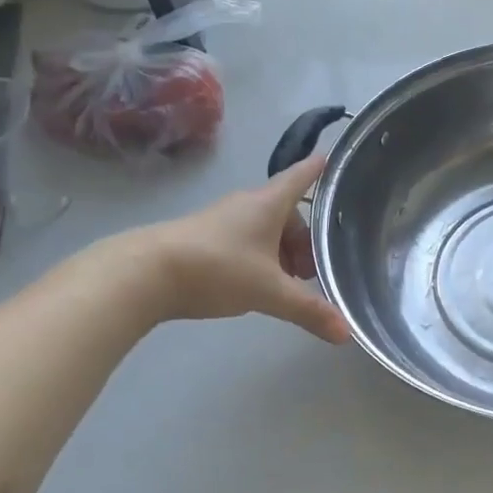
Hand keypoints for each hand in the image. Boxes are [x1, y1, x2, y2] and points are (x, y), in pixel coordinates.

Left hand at [140, 158, 348, 343]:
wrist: (146, 273)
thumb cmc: (218, 268)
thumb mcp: (270, 292)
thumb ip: (309, 310)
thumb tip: (346, 333)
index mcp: (268, 204)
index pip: (300, 177)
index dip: (317, 170)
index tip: (331, 159)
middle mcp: (246, 205)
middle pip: (286, 213)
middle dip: (304, 239)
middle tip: (313, 271)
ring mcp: (222, 221)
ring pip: (264, 230)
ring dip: (281, 252)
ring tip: (287, 284)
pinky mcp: (203, 239)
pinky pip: (244, 242)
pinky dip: (259, 258)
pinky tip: (256, 285)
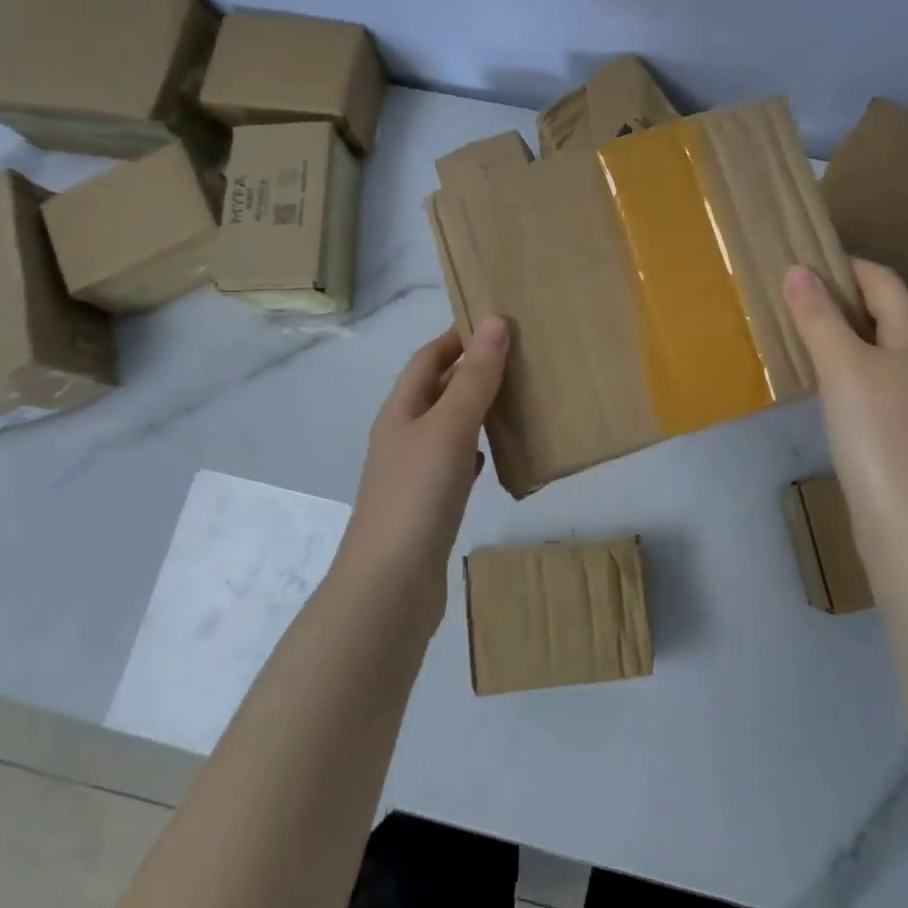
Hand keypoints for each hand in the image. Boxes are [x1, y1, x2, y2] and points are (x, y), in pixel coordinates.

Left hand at [341, 317, 510, 591]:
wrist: (390, 585)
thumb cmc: (417, 495)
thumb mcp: (449, 427)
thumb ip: (474, 378)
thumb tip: (495, 322)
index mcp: (401, 410)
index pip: (427, 358)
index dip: (456, 337)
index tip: (495, 322)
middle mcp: (402, 436)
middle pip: (436, 390)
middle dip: (470, 370)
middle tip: (517, 357)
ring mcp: (412, 473)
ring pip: (447, 426)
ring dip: (474, 409)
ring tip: (514, 398)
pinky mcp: (427, 505)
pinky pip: (454, 463)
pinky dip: (473, 450)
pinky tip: (492, 455)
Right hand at [783, 260, 907, 566]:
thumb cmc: (878, 433)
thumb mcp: (842, 367)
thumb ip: (819, 317)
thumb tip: (797, 269)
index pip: (882, 281)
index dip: (843, 265)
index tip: (799, 264)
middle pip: (881, 312)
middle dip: (837, 299)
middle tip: (789, 299)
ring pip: (875, 348)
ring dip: (838, 335)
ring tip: (796, 335)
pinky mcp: (903, 429)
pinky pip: (871, 380)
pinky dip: (844, 369)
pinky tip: (819, 384)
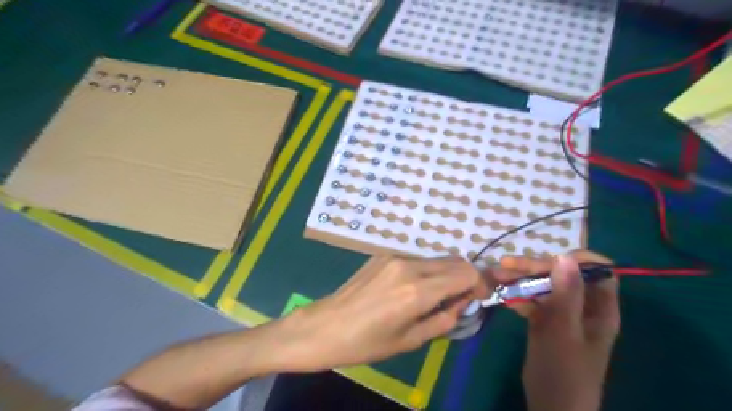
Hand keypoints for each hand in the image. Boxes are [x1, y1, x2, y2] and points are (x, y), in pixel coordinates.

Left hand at [278, 255, 487, 370]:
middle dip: (464, 277)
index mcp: (417, 290)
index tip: (478, 297)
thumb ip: (444, 319)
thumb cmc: (366, 343)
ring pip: (435, 259)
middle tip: (459, 299)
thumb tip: (463, 302)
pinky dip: (425, 272)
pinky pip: (415, 260)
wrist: (325, 326)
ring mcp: (393, 257)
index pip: (465, 273)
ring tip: (433, 298)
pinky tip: (410, 290)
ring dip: (444, 274)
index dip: (479, 283)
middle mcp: (408, 266)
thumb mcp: (410, 340)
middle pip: (453, 261)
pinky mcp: (382, 255)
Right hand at [495, 250, 618, 410]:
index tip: (550, 257)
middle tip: (505, 264)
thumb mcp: (564, 331)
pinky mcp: (544, 321)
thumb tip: (564, 256)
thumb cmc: (564, 372)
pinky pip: (532, 301)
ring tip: (494, 274)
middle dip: (534, 267)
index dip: (578, 259)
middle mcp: (582, 306)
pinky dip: (517, 295)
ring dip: (519, 278)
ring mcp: (561, 314)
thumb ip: (566, 294)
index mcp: (599, 308)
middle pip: (562, 275)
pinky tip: (500, 293)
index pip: (598, 271)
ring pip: (543, 286)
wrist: (551, 407)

## Problem statement:
Filter the entries down to the lines containing "hand". Copy each of those lines.

## Task solution:
Hand keypoints for each hand in the image. Boxes are [x1, y1, x2, y2] and points are (x, y), in pixel coordinates.
Left hand at [140, 158, 348, 343]:
Hand keypoints for each hand in the image. Boxes are [x1, y1, x2, y2] and points are (x, y), in pixel coordinates.
Left hand at [341, 317, 510, 591]:
Right hand at [783, 260, 907, 566]:
Hand keypoints for each hand in the image. Boxes are [x1, y1, x2, y2] and points are (x, y), in pixel coordinates.
Left hand at [278, 255, 487, 370]:
Right hand at [495, 250, 618, 410]:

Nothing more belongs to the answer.